▶ **EXERCISE**: Collect all lines below with the string "subsubsection".

GIVEN DATA: Begin

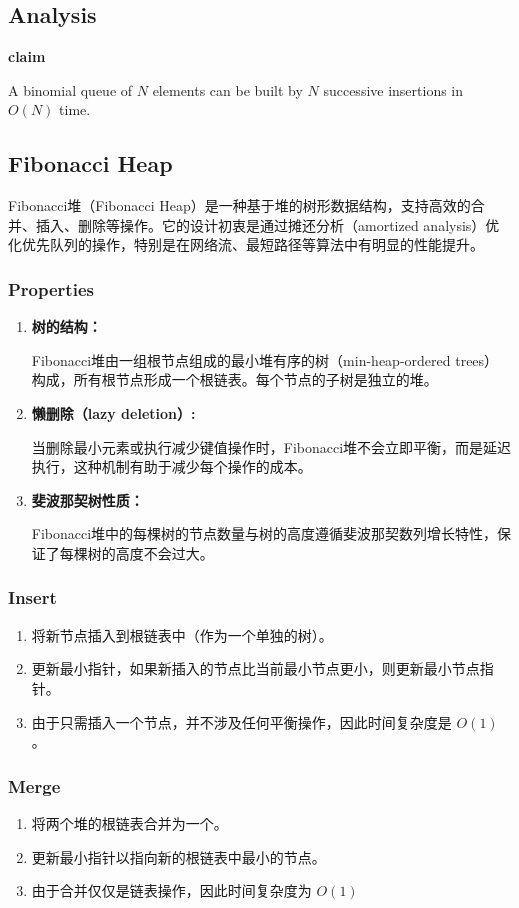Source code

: \documentclass{article}
\begin{document}
\subsection{Analysis}
\textbf{claim}\par
A binomial queue of $N$ elements can be built by $N$ successive insertions in $O(N)$ time. 

\subsection{Fibonacci Heap}
Fibonacci堆（Fibonacci Heap）是一种基于堆的树形数据结构，支持高效的合并、插入、删除等操作。它的设计初衷是通过摊还分析（amortized analysis）优化优先队列的操作，特别是在网络流、最短路径等算法中有明显的性能提升。

\subsubsection{Properties}
\begin{enumerate}
    \item \textbf{树的结构：}\par
    Fibonacci堆由一组根节点组成的最小堆有序的树（min-heap-ordered trees）构成，所有根节点形成一个根链表。每个节点的子树是独立的堆。
    \item \textbf{懒删除（lazy deletion）:}\par
    当删除最小元素或执行减少键值操作时，Fibonacci堆不会立即平衡，而是延迟执行，这种机制有助于减少每个操作的成本。
    \item \textbf{斐波那契树性质：}\par
    Fibonacci堆中的每棵树的节点数量与树的高度遵循斐波那契数列增长特性，保证了每棵树的高度不会过大。
\end{enumerate}

\subsubsection{Insert}
\begin{enumerate}
    \item 将新节点插入到根链表中（作为一个单独的树）。
    \item 更新最小指针，如果新插入的节点比当前最小节点更小，则更新最小节点指针。
    \item 由于只需插入一个节点，并不涉及任何平衡操作，因此时间复杂度是 $O(1)$。
\end{enumerate}

\subsubsection{Merge}
\begin{enumerate}
    \item 将两个堆的根链表合并为一个。
    \item 更新最小指针以指向新的根链表中最小的节点。
    \item 由于合并仅仅是链表操作，因此时间复杂度为 $O(1)$
\end{enumerate}
\end{document}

GIVEN DATA: End

▶ **SOLUTION BELOW**:
\subsubsection{Properties}
\subsubsection{Insert}
\subsubsection{Merge}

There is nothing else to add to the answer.